Main Function: assembleRJSFSchemas

Purpose

The assembleRJSFSchemas function orchestrates the schema processing pipeline by transforming modular schema templates into complete, self-contained schemas:

  1. Injects controlled term- and other metadata instances from the Knowledge Graph into the schemas
  2. Resolves references between schema files (RJSF does not natively support external schema references (i.e a reference to a schema in an external file))
  3. Processes text modules and other dynamic content
  4. Outputs production-ready schemas for the React JSON Schema Form (RJSF) components

Workflow

The function executes the following steps in sequence:

  1. Copy Source Schemas:

    • Copies all schema files from templates/source_schemas to a temporary directory
    • Creates a working copy that can be modified without affecting the original templates
  2. Expand Definition Schemas:

    • Processes schema definition files in the definitions folder
    • Uses populateSchema to expand template variables and inject controlled terms
  3. Dereference Definition Schemas:

    • Resolves all $ref references in definition schemas
    • Creates standalone, self-contained schema definitions
    • Saves these to a dereferenced subdirectory
  4. Expand Form Schemas:

    • Processes the main form schemas (experiment.json, funding.json, etc.)
    • Applies the same template expansion as with definition schemas
  5. Dereference Form Schemas:

    • Resolves all references in the main form schemas
    • Outputs the final schemas to src/modules/Wizard/Schemas for use by the application
  6. Post-Process Funding Schema:

    • Applies special processing to the funding schema
    • Handled by a separate module (postProcessFundingSchema)
  7. Resolve UI Schema:

    • Processes UI schema files that control the form layout and behavior
    • Resolves all references and saves to src/schemas
  8. Cleanup:

    • Removes the temporary directory and all intermediate files
    • Restores the original working directory

Key Components

1. processSchemas.js

This utility function handles the batch processing of schema files:

  • Takes source and target directories, a processing function, and a title
  • Reads all files from the source directory
  • Applies the processing function to each file
  • Writes the results to the target directory
  • Provides logging and error handling

The function is used multiple times in the main workflow with different processing functions to handle different transformation steps.

2. populateSchema.js

This is the core schema transformation engine that:

  • Recursively traverses schema objects
  • Processes special properties that indicate dynamic content:
    • controlledTermSet: Injects a set of controlled terms with their instances
    • instanceTypeSet: Injects instances of specific types (e.g., Person, Organization)
    • schemaTypeSet: Injects referenced schemas
    • controlledTerm: Injects instances of a specific controlled term
    • keywordSet: Injects keywords from controlled terms
    • textModule: Injects HTML content from text module files
    • openMindsType: Injects instances of OpenMINDS types that are not controlled terms

The function transforms template schemas into complete schemas with all dynamic content resolved.
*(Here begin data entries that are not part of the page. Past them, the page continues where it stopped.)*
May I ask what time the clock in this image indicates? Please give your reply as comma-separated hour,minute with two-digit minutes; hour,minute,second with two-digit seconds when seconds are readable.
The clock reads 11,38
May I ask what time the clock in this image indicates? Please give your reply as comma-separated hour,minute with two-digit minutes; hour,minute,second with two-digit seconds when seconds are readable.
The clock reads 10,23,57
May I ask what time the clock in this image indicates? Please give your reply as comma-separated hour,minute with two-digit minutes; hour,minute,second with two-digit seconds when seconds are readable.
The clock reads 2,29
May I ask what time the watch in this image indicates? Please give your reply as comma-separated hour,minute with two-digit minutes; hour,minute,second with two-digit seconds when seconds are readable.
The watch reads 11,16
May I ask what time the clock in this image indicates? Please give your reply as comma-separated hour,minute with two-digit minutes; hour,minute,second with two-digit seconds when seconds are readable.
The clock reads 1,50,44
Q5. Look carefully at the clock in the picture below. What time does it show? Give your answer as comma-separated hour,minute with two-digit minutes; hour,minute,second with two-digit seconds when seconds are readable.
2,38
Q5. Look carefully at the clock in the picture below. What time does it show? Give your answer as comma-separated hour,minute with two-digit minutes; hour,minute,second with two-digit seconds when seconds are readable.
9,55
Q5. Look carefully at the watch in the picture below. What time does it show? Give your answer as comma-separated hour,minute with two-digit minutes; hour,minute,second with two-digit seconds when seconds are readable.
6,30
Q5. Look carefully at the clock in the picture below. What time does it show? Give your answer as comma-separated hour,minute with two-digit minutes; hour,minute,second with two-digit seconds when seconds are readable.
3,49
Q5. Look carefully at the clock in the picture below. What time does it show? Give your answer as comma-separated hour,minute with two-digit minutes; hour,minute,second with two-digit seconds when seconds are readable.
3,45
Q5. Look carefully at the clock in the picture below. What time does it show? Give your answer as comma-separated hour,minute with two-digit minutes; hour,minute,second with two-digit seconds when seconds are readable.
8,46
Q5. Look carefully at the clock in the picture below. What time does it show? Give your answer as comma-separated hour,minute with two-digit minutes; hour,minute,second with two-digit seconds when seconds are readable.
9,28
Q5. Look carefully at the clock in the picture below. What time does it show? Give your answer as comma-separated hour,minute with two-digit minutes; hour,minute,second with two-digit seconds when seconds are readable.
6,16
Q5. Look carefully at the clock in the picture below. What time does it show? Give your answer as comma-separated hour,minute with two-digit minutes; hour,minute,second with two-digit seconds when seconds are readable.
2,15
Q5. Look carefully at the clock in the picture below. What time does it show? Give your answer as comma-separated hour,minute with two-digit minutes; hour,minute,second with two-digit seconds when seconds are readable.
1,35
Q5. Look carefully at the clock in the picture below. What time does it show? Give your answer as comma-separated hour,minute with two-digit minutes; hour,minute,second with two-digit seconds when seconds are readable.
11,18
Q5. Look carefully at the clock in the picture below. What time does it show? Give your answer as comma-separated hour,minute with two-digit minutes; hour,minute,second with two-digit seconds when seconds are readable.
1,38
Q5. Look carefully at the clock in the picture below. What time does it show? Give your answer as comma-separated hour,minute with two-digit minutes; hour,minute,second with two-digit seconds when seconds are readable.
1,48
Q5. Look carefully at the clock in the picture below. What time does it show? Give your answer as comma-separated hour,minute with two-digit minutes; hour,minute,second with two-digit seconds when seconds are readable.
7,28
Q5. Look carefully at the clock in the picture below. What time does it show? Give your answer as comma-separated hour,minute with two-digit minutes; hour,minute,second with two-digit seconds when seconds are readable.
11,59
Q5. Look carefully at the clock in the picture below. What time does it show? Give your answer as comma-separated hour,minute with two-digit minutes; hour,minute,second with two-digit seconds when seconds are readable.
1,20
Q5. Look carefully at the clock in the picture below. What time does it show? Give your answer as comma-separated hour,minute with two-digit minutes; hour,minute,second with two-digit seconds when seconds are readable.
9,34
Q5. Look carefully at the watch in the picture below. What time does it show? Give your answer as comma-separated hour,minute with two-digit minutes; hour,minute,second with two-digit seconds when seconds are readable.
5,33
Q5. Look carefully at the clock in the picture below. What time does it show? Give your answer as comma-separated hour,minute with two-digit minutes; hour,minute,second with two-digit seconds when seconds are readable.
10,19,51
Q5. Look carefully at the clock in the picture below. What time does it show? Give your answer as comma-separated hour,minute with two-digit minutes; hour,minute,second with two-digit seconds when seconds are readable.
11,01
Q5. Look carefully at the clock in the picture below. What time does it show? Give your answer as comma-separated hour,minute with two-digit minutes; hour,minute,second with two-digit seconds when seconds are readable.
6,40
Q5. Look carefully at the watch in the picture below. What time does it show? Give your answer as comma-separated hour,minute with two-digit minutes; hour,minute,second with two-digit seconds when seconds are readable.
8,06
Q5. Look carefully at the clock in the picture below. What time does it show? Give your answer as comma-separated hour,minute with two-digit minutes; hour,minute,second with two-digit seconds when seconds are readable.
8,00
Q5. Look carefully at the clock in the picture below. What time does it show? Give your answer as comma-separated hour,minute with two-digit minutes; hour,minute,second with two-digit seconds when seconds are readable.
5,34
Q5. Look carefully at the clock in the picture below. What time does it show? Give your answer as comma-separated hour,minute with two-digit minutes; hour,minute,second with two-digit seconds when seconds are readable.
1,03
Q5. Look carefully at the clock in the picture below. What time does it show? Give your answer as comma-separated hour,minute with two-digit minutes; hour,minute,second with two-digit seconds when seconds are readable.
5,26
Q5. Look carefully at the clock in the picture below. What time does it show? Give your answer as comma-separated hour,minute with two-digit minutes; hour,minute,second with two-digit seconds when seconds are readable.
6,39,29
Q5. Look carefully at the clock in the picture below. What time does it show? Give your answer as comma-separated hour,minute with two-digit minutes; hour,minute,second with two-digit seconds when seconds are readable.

Key Transformation Functions:

  • addControlledTermSetToSchema: Creates a two-level selection mechanism (term → instance)
  • addKeywordSetSetToSchema: Adds keyword suggestions from controlled terms
  • addReferencedSchemas: Incorporates other schemas based on selection
  • addControlledTermInstancesToSchema: Populates enums or examples with controlled term instances
  • addOpenMindsInstanceToSchema: Formats OpenMINDS instances for display
  • getHtmlString: Processes HTML text modules for inclusion in schemas

3. getControlledTerms.js

This module handles the loading of controlled terms and instances:

  • importControlledTerms: Loads controlled term definitions from JSON files
  • importInstances: Loads instance data (e.g., Person, Organization) from JSON files

These functions provide the data that populateSchema injects into the schemas.

4. postProcessFundingSchema.js

This specialized module handles the complex funding schema:

  • Processes relationships between organizations and funding instances
  • Creates a dynamic schema structure based on available funding options
  • Customizes the form behavior based on whether an organization has existing funding

Technical Details

Schema Dereferencing

The system uses @apidevtools/json-schema-ref-parser to resolve $ref references in schemas. This process:

  1. Replaces references with the actual content they point to
  2. Creates self-contained schemas that don't rely on external files
  3. Requires careful management of working directories to resolve relative paths correctly

Working Directory Management

The code carefully manages the working directory (process.chdir()) during dereferencing to ensure that relative paths in schema references are resolved correctly. This is crucial for the proper functioning of the reference parser.

File System Operations

The system uses:

  • fs-extra for enhanced file system operations
  • Custom mkdirIfNotExists utility for directory creation
  • Promises-based file operations for asynchronous processing

Importance in the Application

This schema processing system is fundamental to the EBRAINS Metadata Wizard for several reasons:

  1. Modularity: Enables schema definitions to be reused across multiple forms
  2. Dynamic Content: Allows forms to include up-to-date controlled terms and instances
  3. Maintainability: Keeps source schemas clean and template-based
  4. Performance: Pre-processes schemas at build time rather than runtime
  5. Flexibility: Supports complex form behaviors through schema dependencies

The resulting schemas define the structure, validation rules, and UI behavior for all forms in the application, making this system essential to the metadata collection workflow.